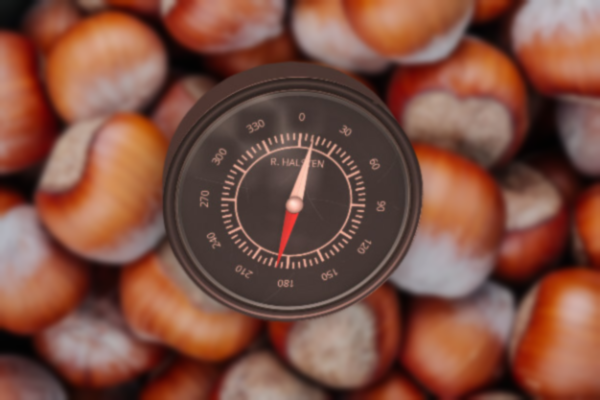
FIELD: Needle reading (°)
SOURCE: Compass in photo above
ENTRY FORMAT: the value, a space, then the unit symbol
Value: 190 °
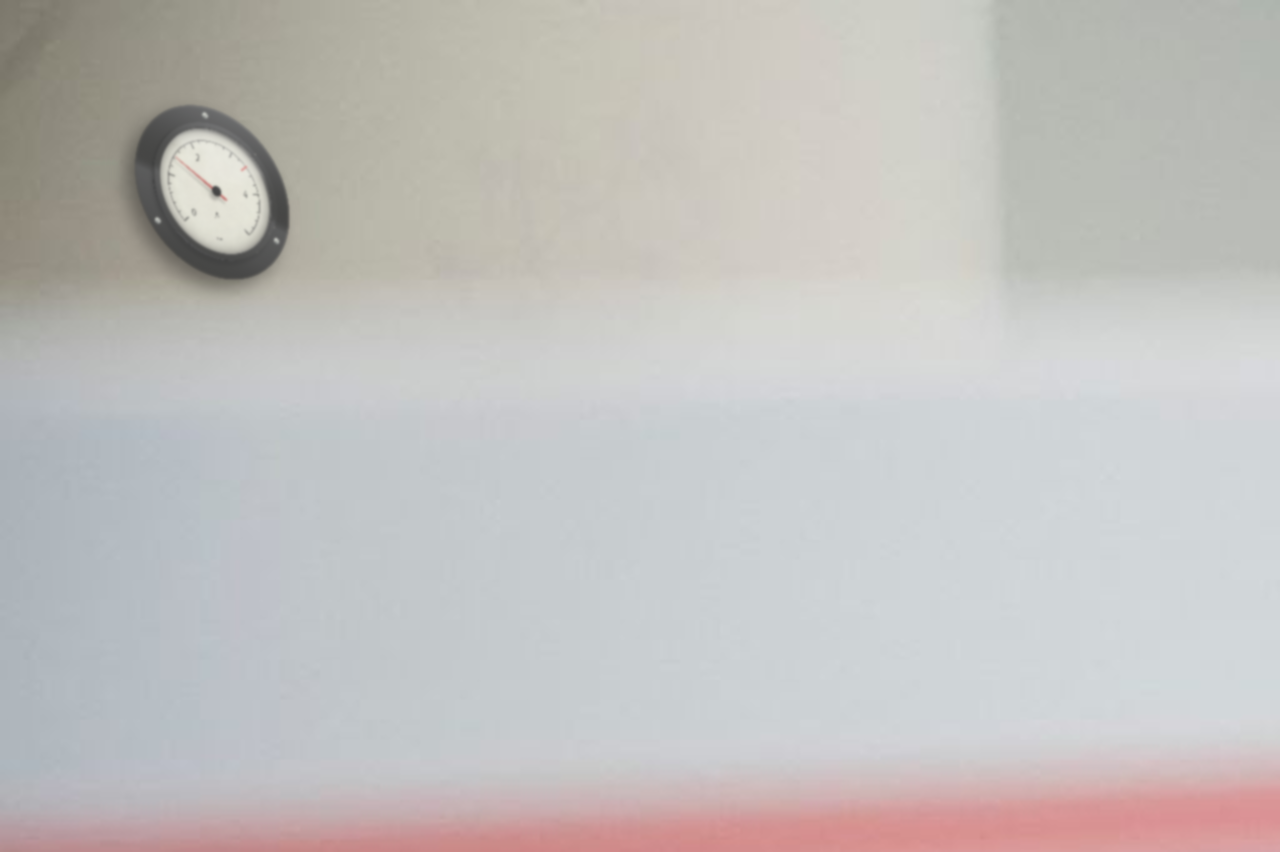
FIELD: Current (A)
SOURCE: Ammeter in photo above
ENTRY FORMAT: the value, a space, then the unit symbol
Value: 1.4 A
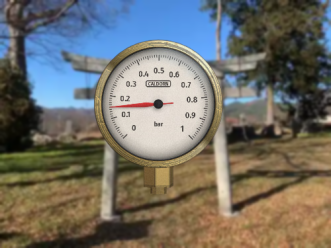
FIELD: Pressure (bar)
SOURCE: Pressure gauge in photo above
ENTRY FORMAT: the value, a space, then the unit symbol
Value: 0.15 bar
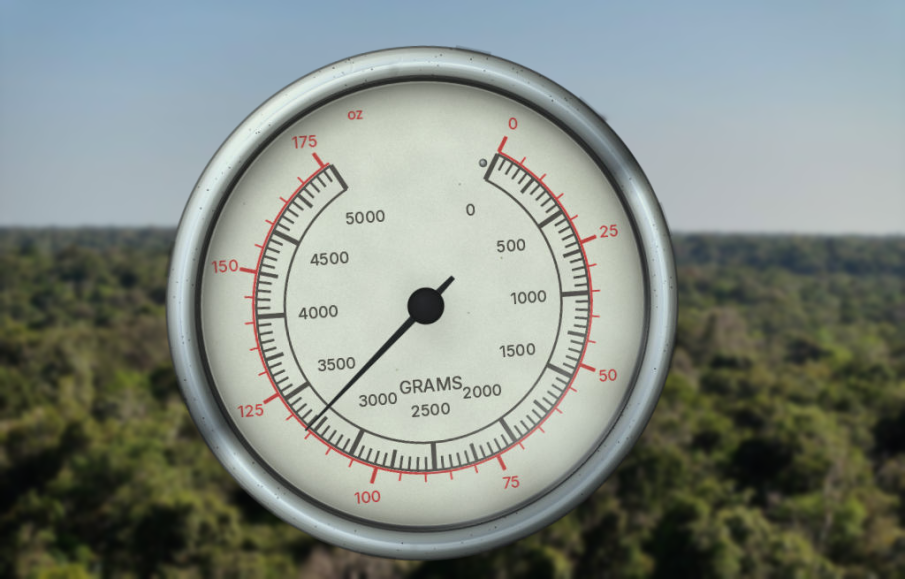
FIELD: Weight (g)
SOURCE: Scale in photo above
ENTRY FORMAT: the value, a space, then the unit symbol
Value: 3300 g
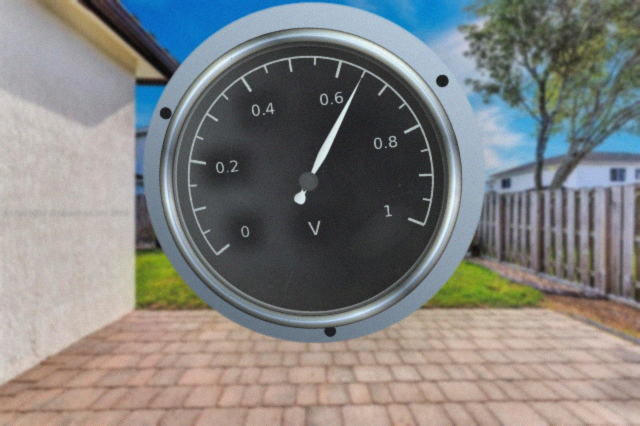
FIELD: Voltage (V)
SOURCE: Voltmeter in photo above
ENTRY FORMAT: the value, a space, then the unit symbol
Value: 0.65 V
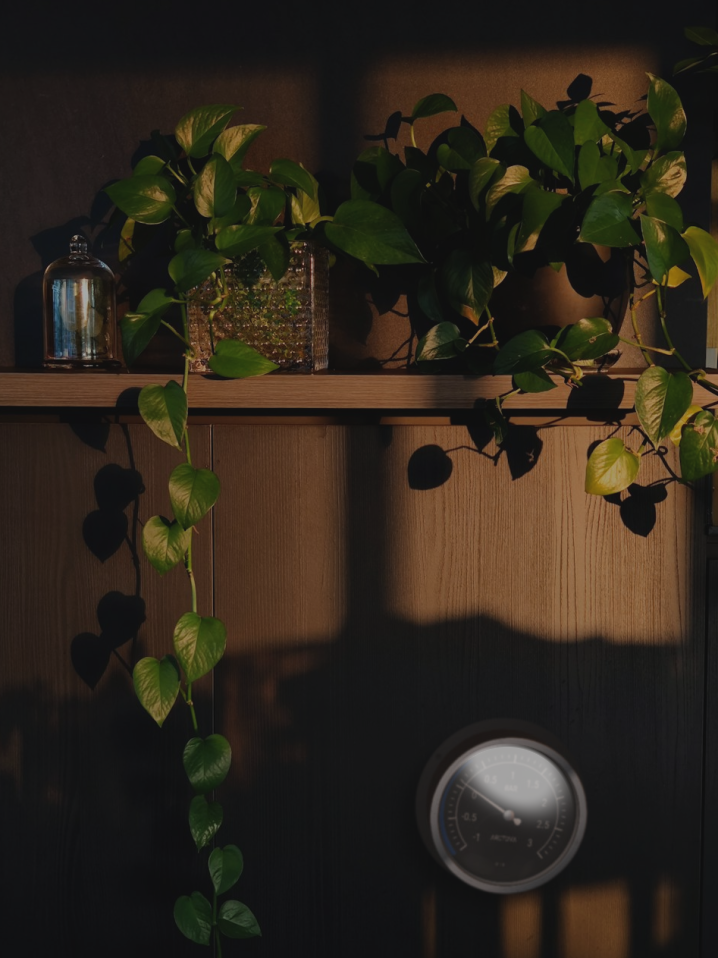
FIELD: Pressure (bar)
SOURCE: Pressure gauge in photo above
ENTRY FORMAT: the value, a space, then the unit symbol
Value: 0.1 bar
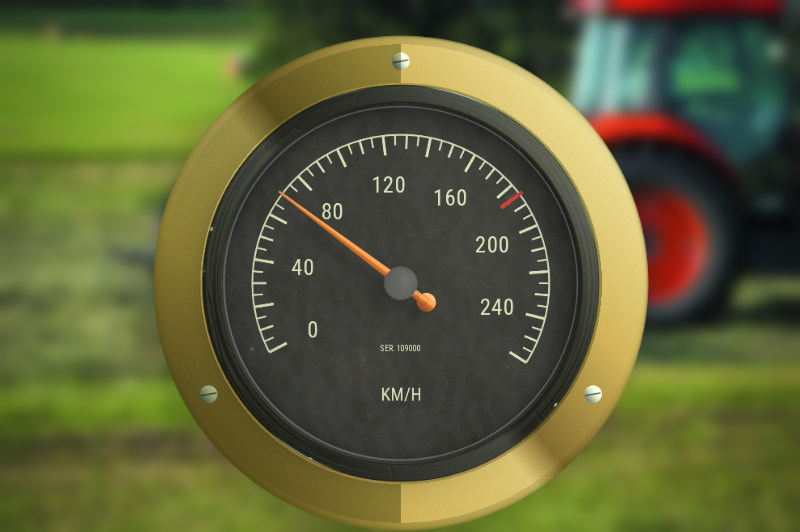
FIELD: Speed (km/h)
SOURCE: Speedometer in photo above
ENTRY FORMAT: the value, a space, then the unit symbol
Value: 70 km/h
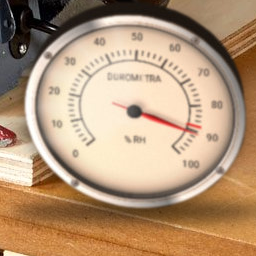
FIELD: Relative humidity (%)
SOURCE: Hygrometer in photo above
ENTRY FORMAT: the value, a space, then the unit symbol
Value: 90 %
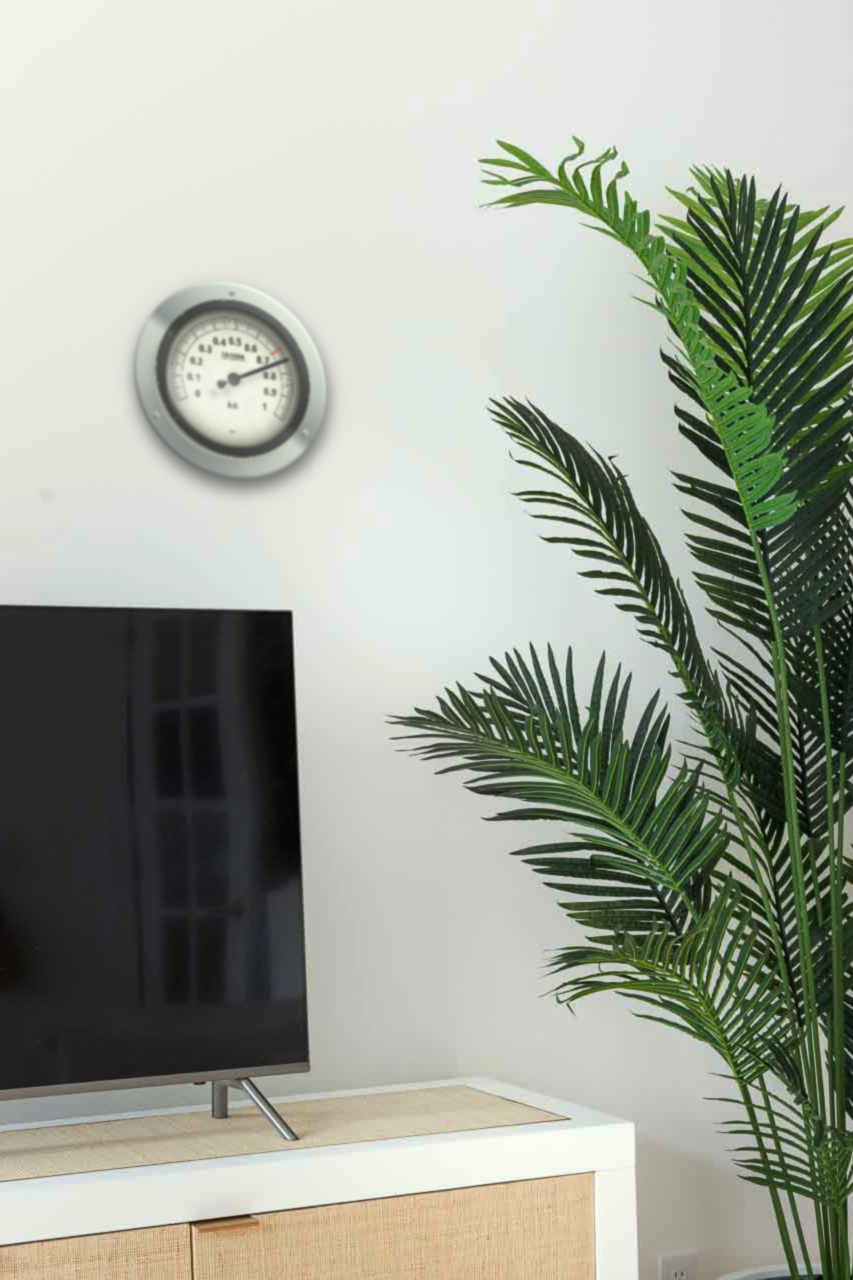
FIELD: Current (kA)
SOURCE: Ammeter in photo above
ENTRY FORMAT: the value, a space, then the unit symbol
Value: 0.75 kA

_YOUR ASSIGNMENT_:
Please return every one of the records above line for line and unchanged, leaving the pictures out of your answer.

_TASK SOLUTION_:
FIELD: Needle reading (°)
SOURCE: Compass in photo above
ENTRY FORMAT: the value, a space, then the unit symbol
Value: 190 °
FIELD: Current (A)
SOURCE: Ammeter in photo above
ENTRY FORMAT: the value, a space, then the unit symbol
Value: 1.4 A
FIELD: Pressure (bar)
SOURCE: Pressure gauge in photo above
ENTRY FORMAT: the value, a space, then the unit symbol
Value: 0.15 bar
FIELD: Weight (g)
SOURCE: Scale in photo above
ENTRY FORMAT: the value, a space, then the unit symbol
Value: 3300 g
FIELD: Voltage (V)
SOURCE: Voltmeter in photo above
ENTRY FORMAT: the value, a space, then the unit symbol
Value: 0.65 V
FIELD: Pressure (bar)
SOURCE: Pressure gauge in photo above
ENTRY FORMAT: the value, a space, then the unit symbol
Value: 0.1 bar
FIELD: Speed (km/h)
SOURCE: Speedometer in photo above
ENTRY FORMAT: the value, a space, then the unit symbol
Value: 70 km/h
FIELD: Relative humidity (%)
SOURCE: Hygrometer in photo above
ENTRY FORMAT: the value, a space, then the unit symbol
Value: 90 %
FIELD: Current (kA)
SOURCE: Ammeter in photo above
ENTRY FORMAT: the value, a space, then the unit symbol
Value: 0.75 kA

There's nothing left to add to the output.